[Images with lens parameters]
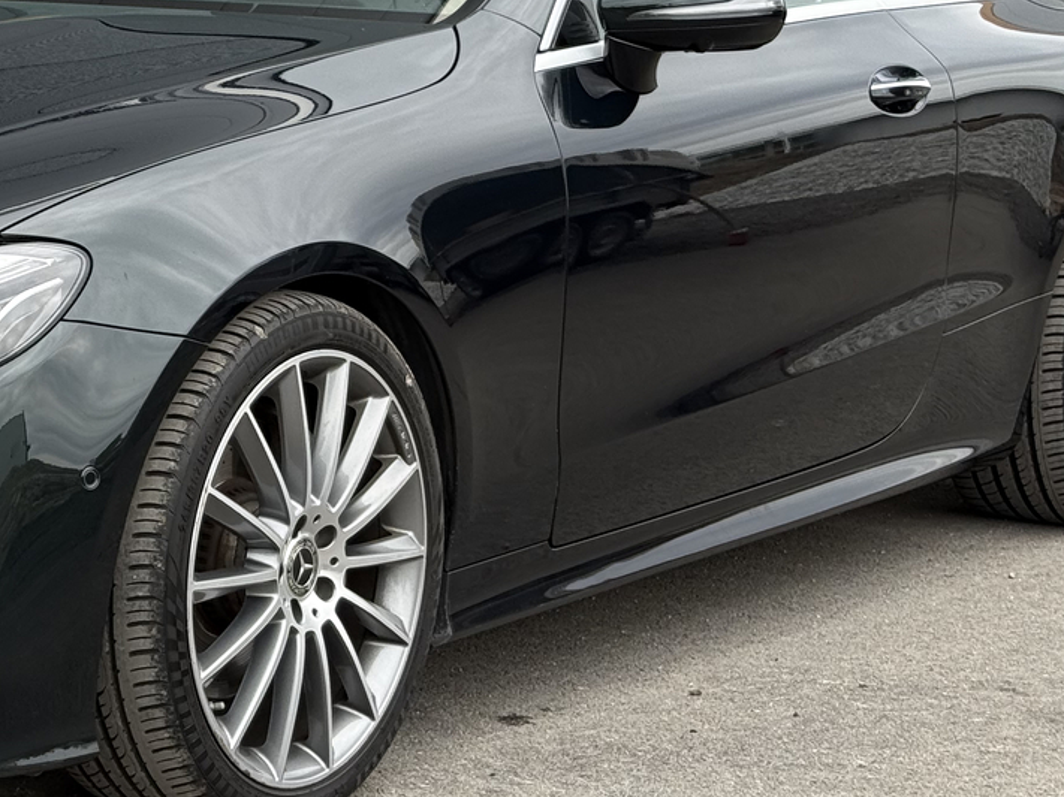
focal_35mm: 108
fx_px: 3319
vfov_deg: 13.7
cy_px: 271
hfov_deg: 17.9
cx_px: 73
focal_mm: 6.76
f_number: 1.78
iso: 80
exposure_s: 1/657
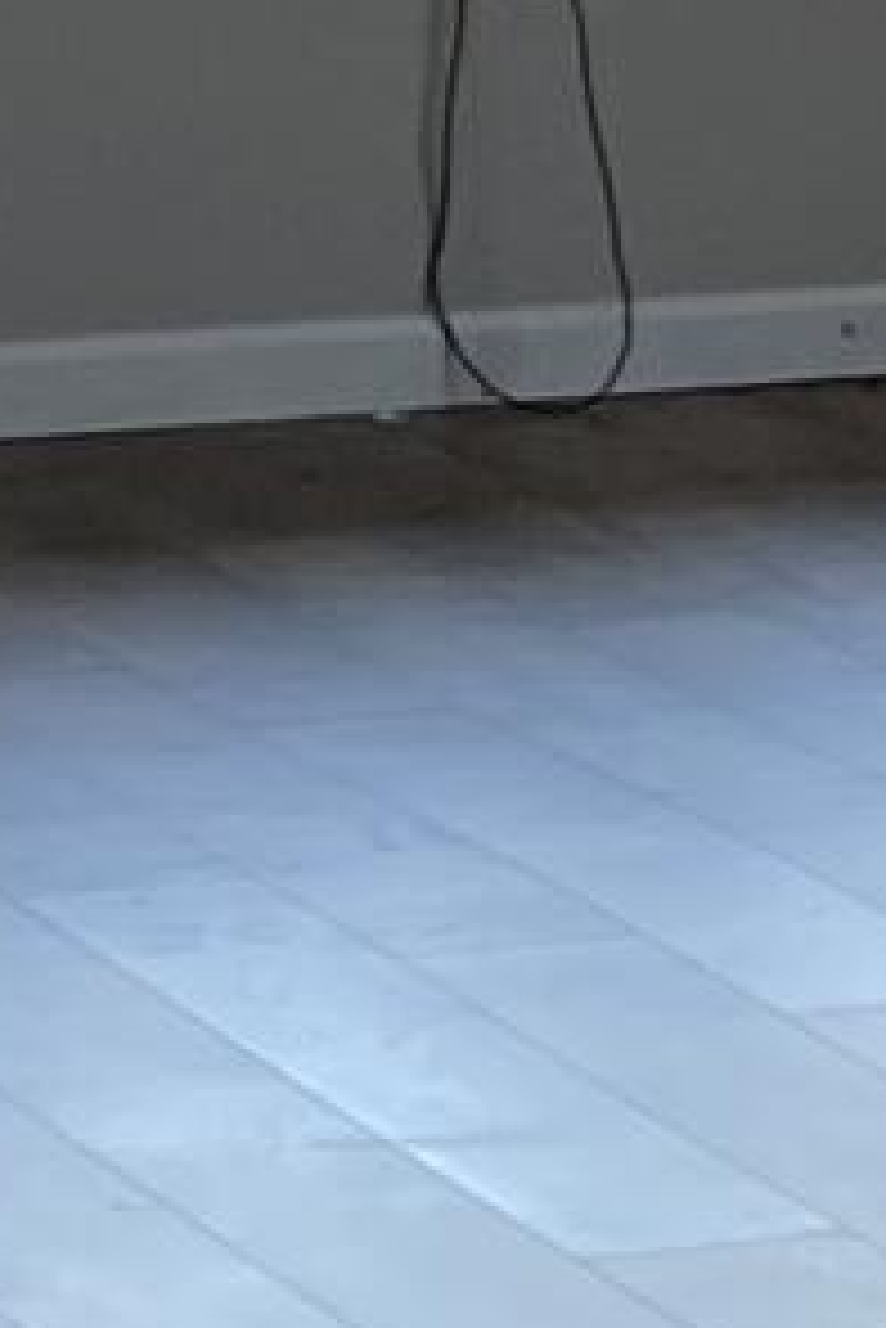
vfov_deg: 7.8
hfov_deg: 4.4
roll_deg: -2.2
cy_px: 225
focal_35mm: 264
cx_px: 4745
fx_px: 9734
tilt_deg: -8.9
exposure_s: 1/121
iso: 100
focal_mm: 5.1
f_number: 1.6
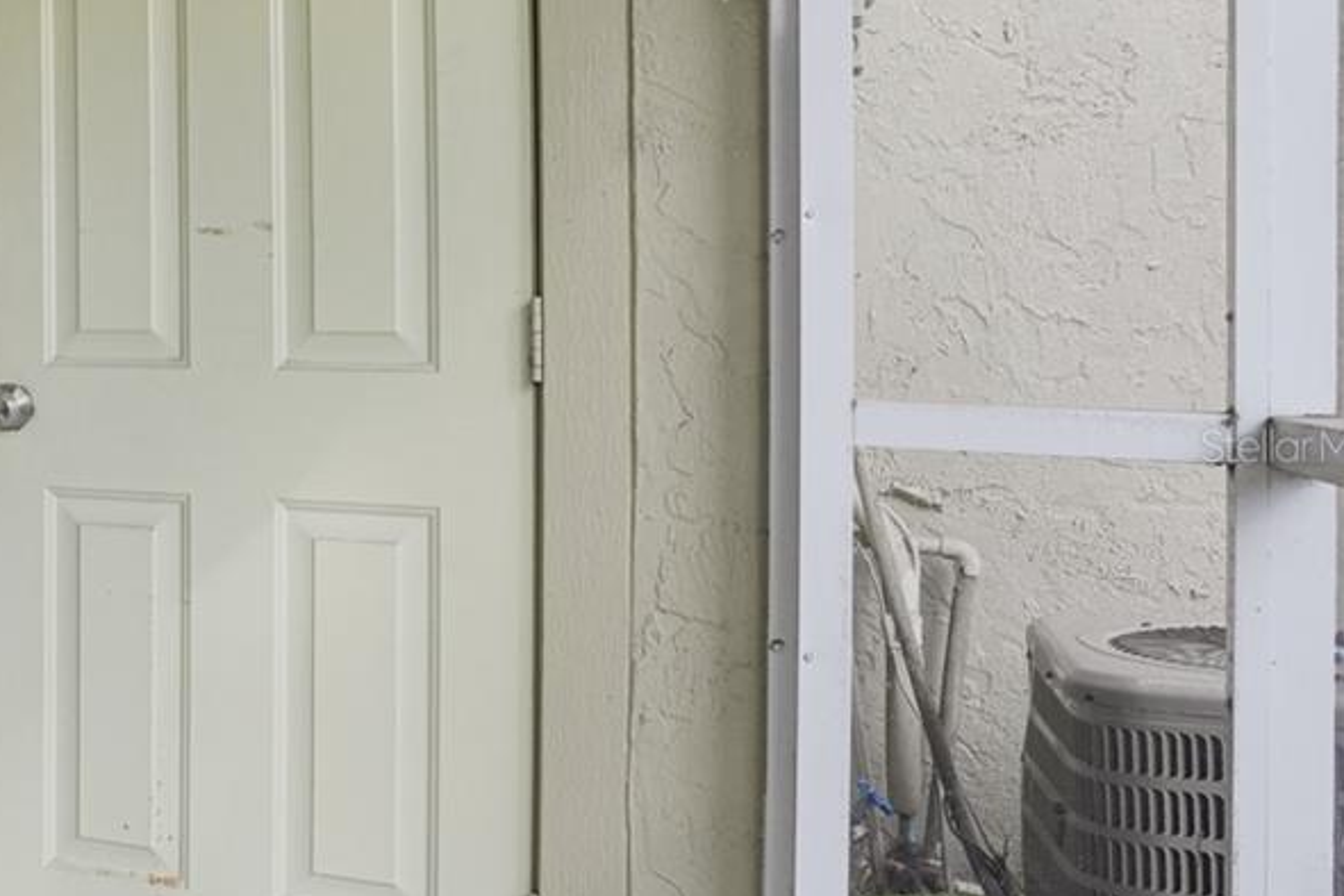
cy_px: 446
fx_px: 1717
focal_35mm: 46
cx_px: -416
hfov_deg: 32.1
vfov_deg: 29.2
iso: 800
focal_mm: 17
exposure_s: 1/60
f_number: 8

TASK TO CARRY OUT: Excluding pictures, copy exactly the lines from the line containing "exposure_s: 1/657" through the last line of the data, inclusive.

SOLUTION TO THE PROBLEM:
exposure_s: 1/657
vfov_deg: 7.8
hfov_deg: 4.4
roll_deg: -2.2
cy_px: 225
focal_35mm: 264
cx_px: 4745
fx_px: 9734
tilt_deg: -8.9
exposure_s: 1/121
iso: 100
focal_mm: 5.1
f_number: 1.6
cy_px: 446
fx_px: 1717
focal_35mm: 46
cx_px: -416
hfov_deg: 32.1
vfov_deg: 29.2
iso: 800
focal_mm: 17
exposure_s: 1/60
f_number: 8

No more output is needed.